Goal of the exercise:
Retype each line of the items below character for character, and omit the pictures from your answer.

Exercise data section start

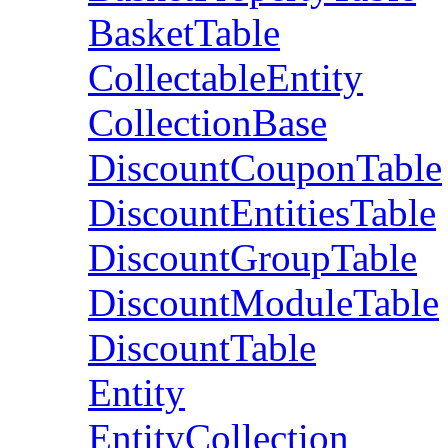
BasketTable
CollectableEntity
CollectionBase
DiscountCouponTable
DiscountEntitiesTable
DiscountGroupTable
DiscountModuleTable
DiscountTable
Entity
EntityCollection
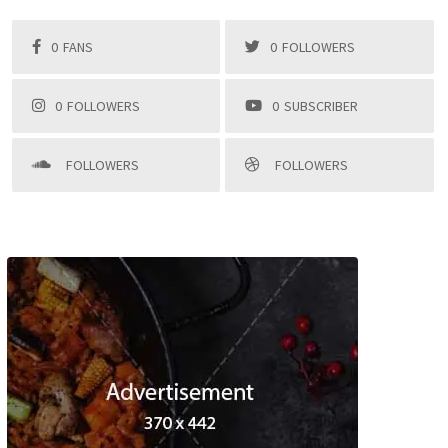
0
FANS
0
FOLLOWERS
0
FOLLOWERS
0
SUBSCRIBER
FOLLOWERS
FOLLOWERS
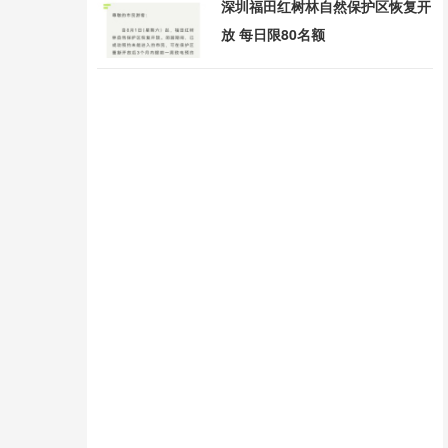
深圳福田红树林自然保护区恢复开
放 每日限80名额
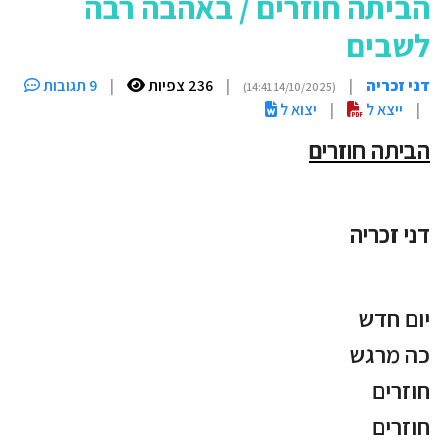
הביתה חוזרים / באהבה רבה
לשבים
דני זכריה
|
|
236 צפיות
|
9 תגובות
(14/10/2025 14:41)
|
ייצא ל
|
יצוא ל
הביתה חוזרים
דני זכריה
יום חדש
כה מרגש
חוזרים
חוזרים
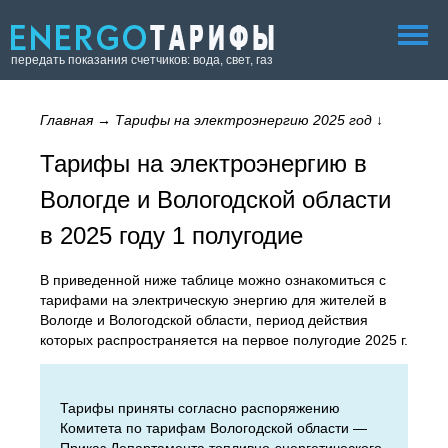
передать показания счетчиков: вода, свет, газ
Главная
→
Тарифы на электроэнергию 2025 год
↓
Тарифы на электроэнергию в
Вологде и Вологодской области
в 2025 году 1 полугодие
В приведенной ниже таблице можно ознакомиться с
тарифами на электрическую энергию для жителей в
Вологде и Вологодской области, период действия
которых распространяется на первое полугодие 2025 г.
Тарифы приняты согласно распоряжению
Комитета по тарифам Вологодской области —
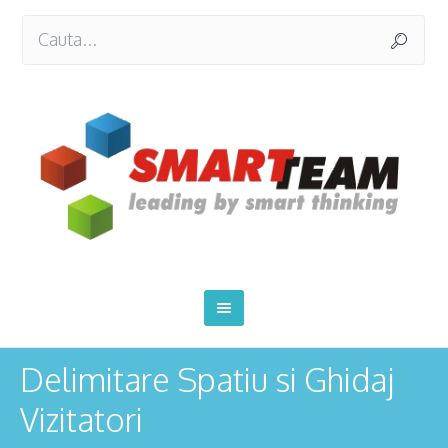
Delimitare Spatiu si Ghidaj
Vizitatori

Exercise data section end

Expected output:
BasketTable
CollectableEntity
CollectionBase
DiscountCouponTable
DiscountEntitiesTable
DiscountGroupTable
DiscountModuleTable
DiscountTable
Entity
EntityCollection
0
FANS
0
FOLLOWERS
0
FOLLOWERS
0
SUBSCRIBER
FOLLOWERS
FOLLOWERS
深圳福田红树林自然保护区恢复开
放 每日限80名额
הביתה חוזרים / באהבה רבה
לשבים
דני זכריה
|
|
236 צפיות
|
9 תגובות
(14/10/2025 14:41)
|
ייצא ל
|
יצוא ל
הביתה חוזרים
דני זכריה
יום חדש
כה מרגש
חוזרים
חוזרים
передать показания счетчиков: вода, свет, газ
Главная
→
Тарифы на электроэнергию 2025 год
↓
Тарифы на электроэнергию в
Вологде и Вологодской области
в 2025 году 1 полугодие
В приведенной ниже таблице можно ознакомиться с
тарифами на электрическую энергию для жителей в
Вологде и Вологодской области, период действия
которых распространяется на первое полугодие 2025 г.
Тарифы приняты согласно распоряжению
Комитета по тарифам Вологодской области —
Delimitare Spatiu si Ghidaj
Vizitatori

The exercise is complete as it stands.